Sun, Nov 03, 2013 - Page 15 News List

European stocks climb as BP, Alcatel beat forecasts

MONETARY EASING?The ECB may be considering a rate cut after inflation slowed to 0.7 percent while the jobless rate rose to a record last month

Bloomberg

European stocks advanced for a fourth week as companies from BP LC to Alcatel-Lucent SA posted results that exceeded estimates, while cooling inflation fueled speculation the European Central Bank (ECB) may ease monetary policy.

BP posted its best week in 23 months after the oil producer increased its dividend. Alcatel-Lucent rallied 18 percent after predicting it would beat its cost-cutting targets this year and reporting a narrower-than-forecast quarterly loss. UBS AG dropped the most in almost two years after saying it may fail to reach its profitability goal until at least 2016.

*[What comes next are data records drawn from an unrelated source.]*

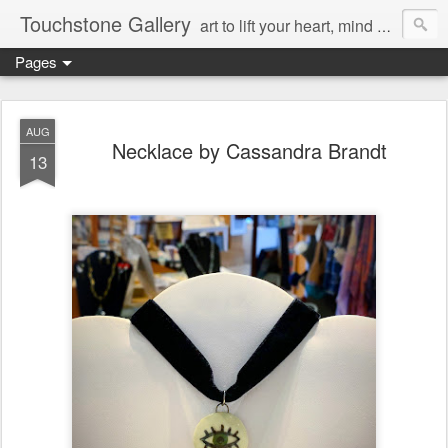
Touchstone Gallery
art to lift your heart, mind & spirit
Pages
AUG
Necklace by Cassandra Brandt
13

The STOXX Europe 600 Index advanced 0.4 percent to 321.50 this week, extending its rally so far this year to 15 percent. The gauge climbed to a five-year high of 322.37 on Thursday, capping its second consecutive month of gains.

“With Europe moving out of a recession we’re really in the moment of truth for earnings,” said Didier Duret, chief investment officer at ABN Amro Private Banking. “Inflation coming down substantially may trigger an ECB rate cut in the following meetings. This is also good for equities and is not yet fully priced into current expectations.”

The euro had its biggest weekly loss since July last year after data this week showed euro-area inflation unexpectedly slowed and the jobless rate climbed to a record.

“Any weakening of the euro will add momentum to European earnings,” Duret said. “The risks are now more on the upside.”

Inflation in the region fell to 0.7 percent last month, the lowest annual rate since November 2009 and below the ECB’s target of 2 percent.

Economists at Royal Bank of Scotland Group PLC, UBS and Bank of America Corp’s Merrill Lynch unit project the central bank will cut its benchmark interest rate to 0.25 percent after its policy meeting next week. Still, 65 of 68 economists predict no change from 0.5 percent, estimates compiled by Bloomberg News show.

In the US, the Federal Open Market Committee maintained its monthly bond purchases at US$85 billion this week and said that while it sees signs of strength in the economy, it will wait for more evidence of sustained improvement before slowing stimulus.

US reports showed industrial production unexpectedly increased in September, while business activity expanded last month at the fastest pace since March 2011.

National benchmark indices rose in 14 of the 18 Western European markets this week. The UK’s FTSE 100 advanced 0.2 percent, while Germany’s DAX added 0.3 percent and France’s CAC 40 gained less than 0.1 percent.